══ INFORMATION GIVEN ══
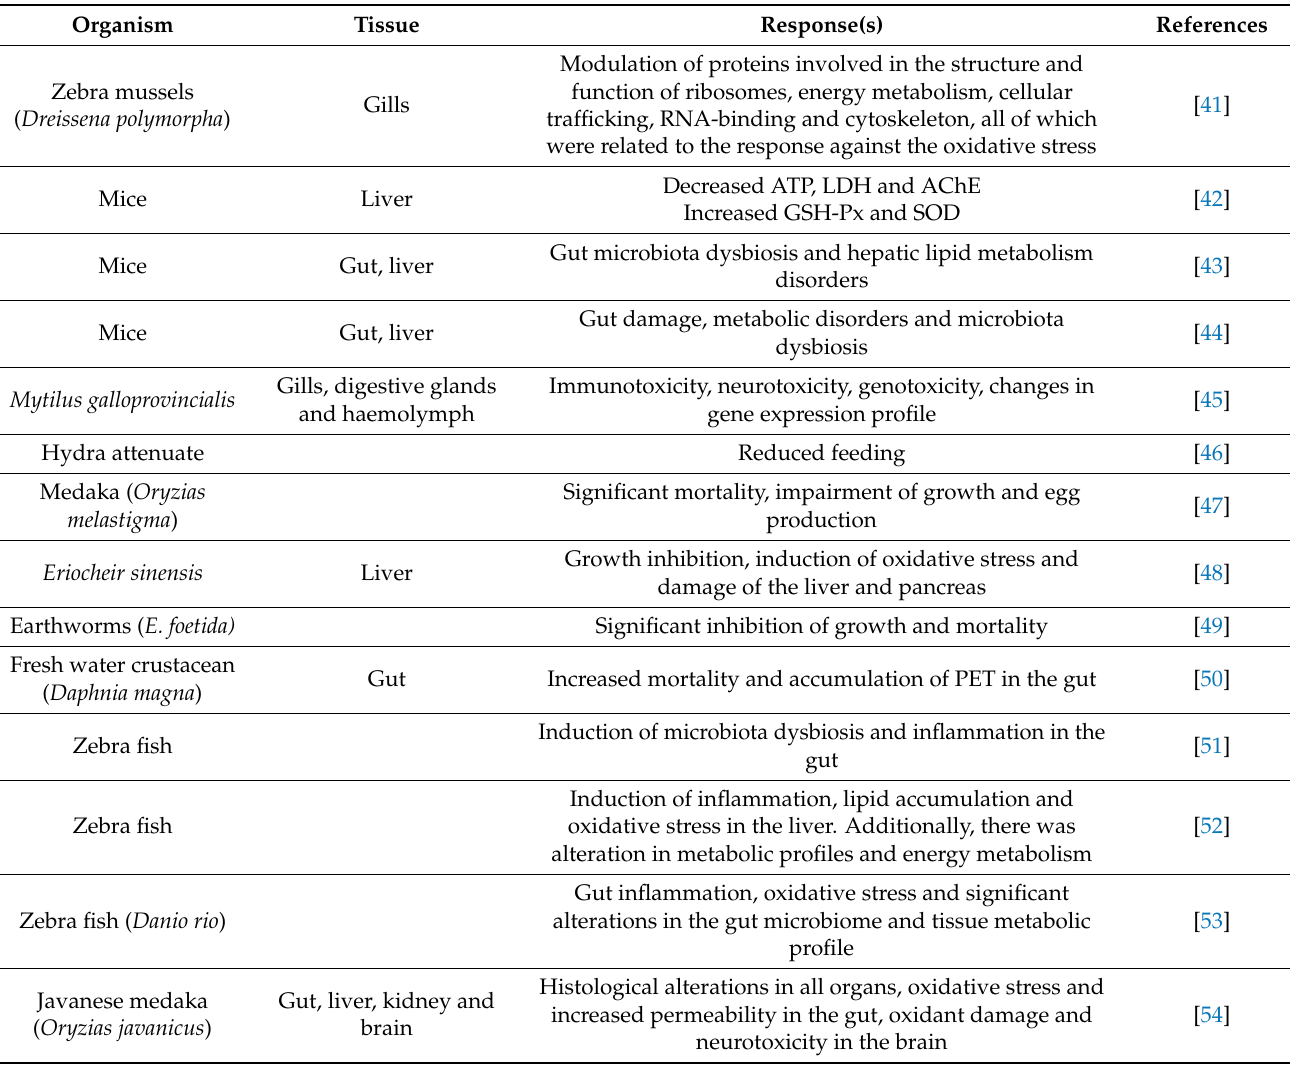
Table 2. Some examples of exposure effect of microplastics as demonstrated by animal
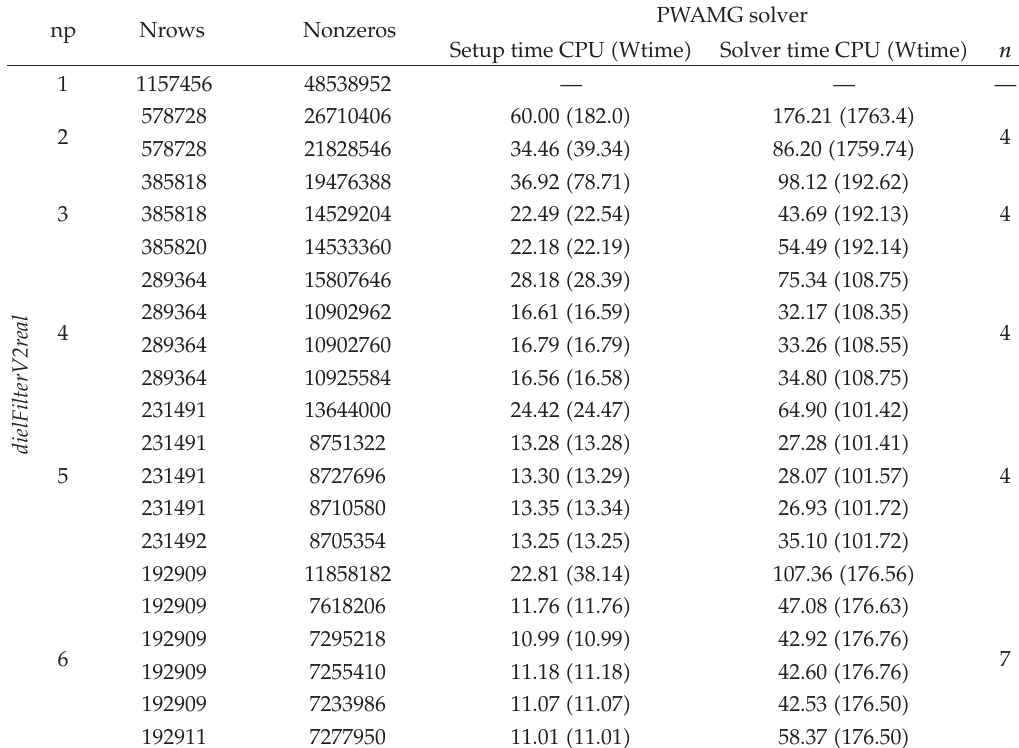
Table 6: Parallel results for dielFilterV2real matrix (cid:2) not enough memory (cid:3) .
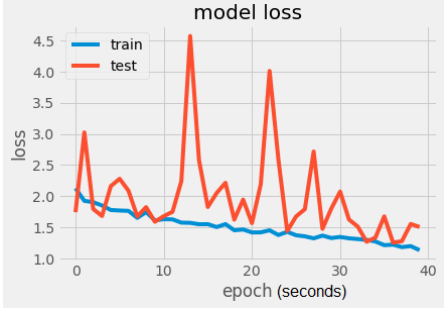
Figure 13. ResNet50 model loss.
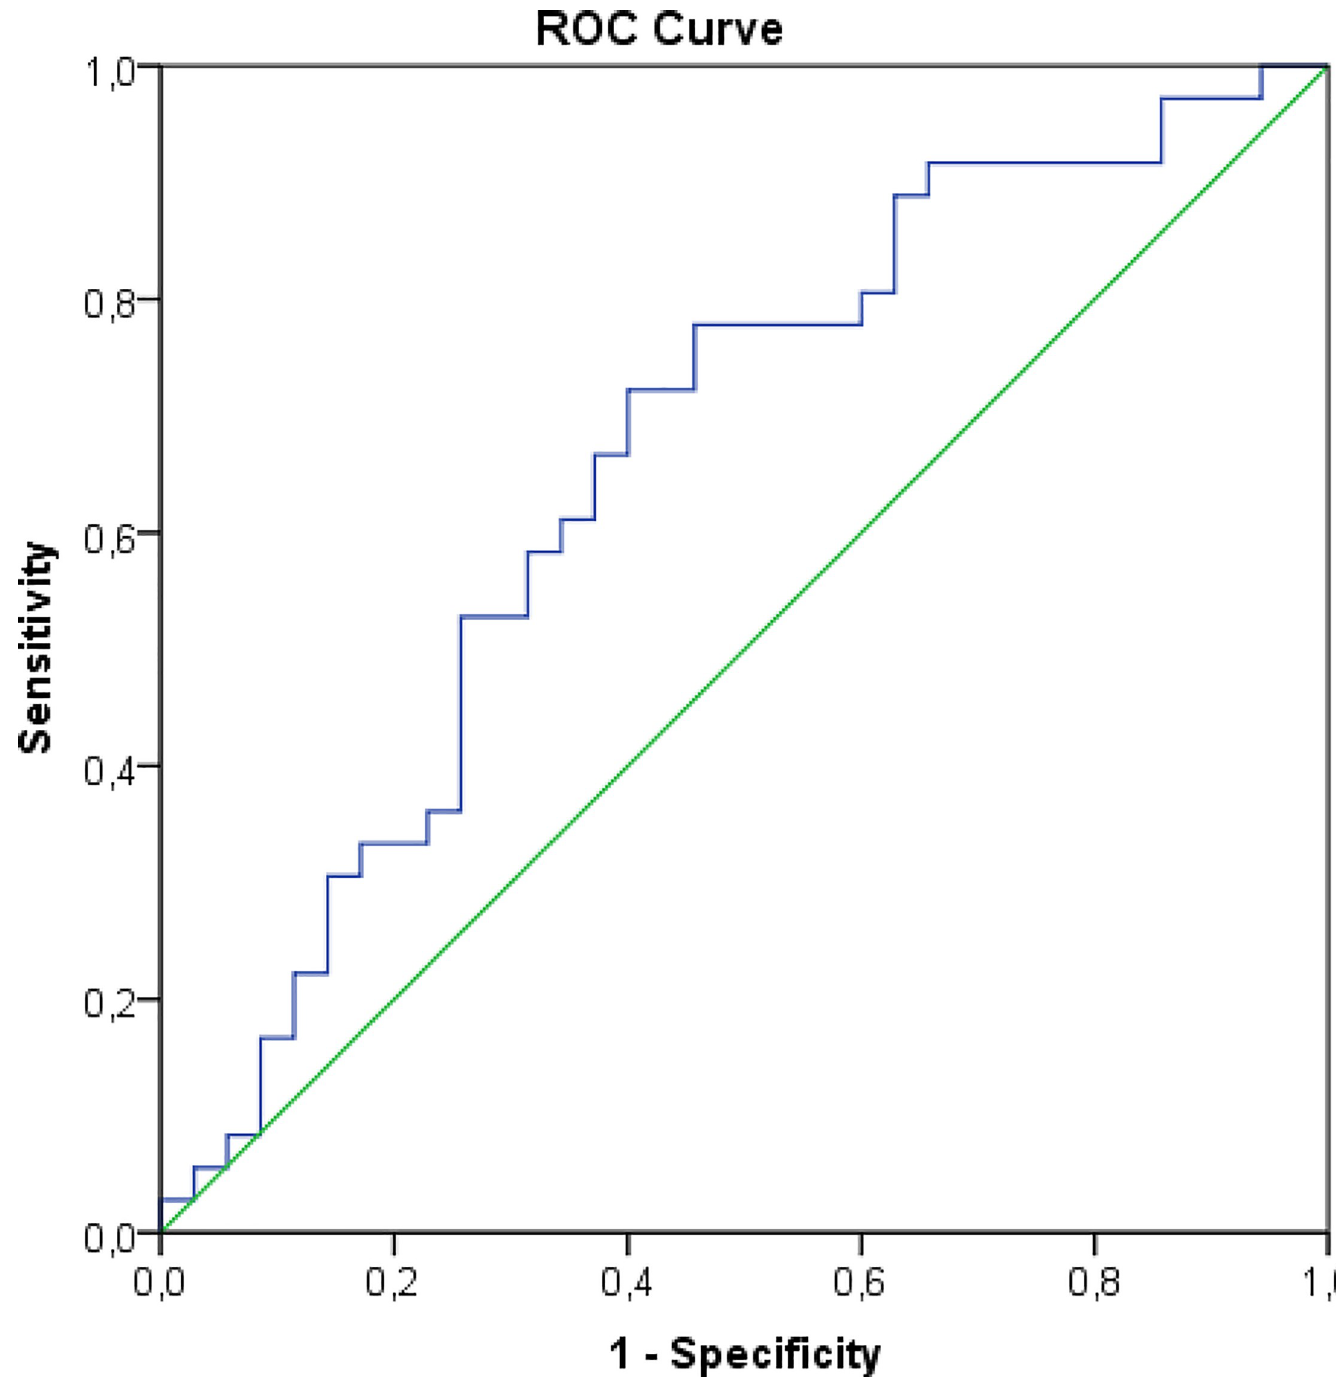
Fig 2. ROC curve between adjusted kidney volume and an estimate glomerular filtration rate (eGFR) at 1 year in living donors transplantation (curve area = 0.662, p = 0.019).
═══
══ INFORMATION GIVEN ══
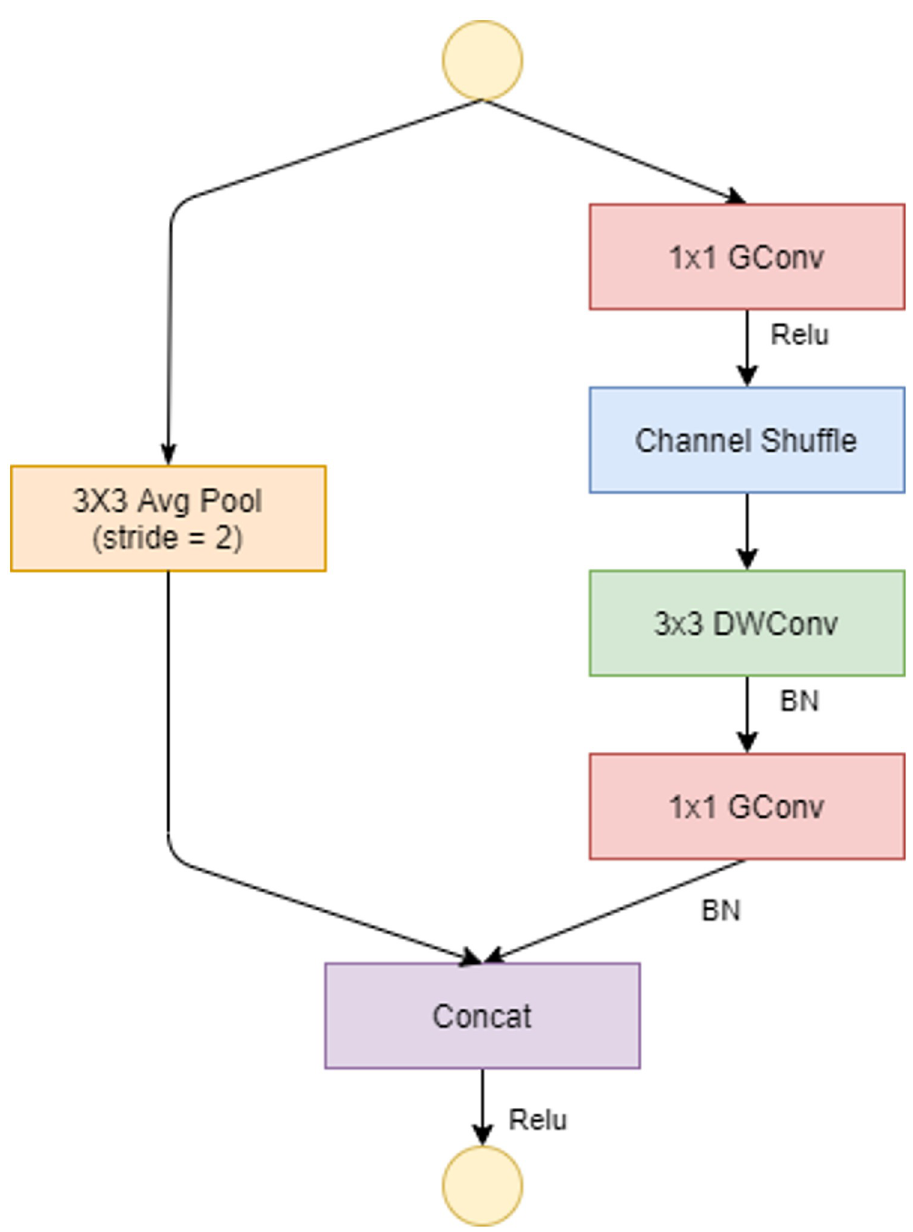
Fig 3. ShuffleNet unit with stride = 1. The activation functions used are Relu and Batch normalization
═══
> _PROMPT_: Copy out the lines above from the line containing "Table 6: Parallel" through the line containing "Fig 2. ROC curve", exactly, and keep the pictures out.

> _WRITTEN RESPONSE_:
Table 6: Parallel results for dielFilterV2real matrix (cid:2) not enough memory (cid:3) .
Figure 13. ResNet50 model loss.
Fig 2. ROC curve between adjusted kidney volume and an estimate glomerular filtration rate (eGFR) at 1 year in living donors transplantation (curve area = 0.662, p = 0.019).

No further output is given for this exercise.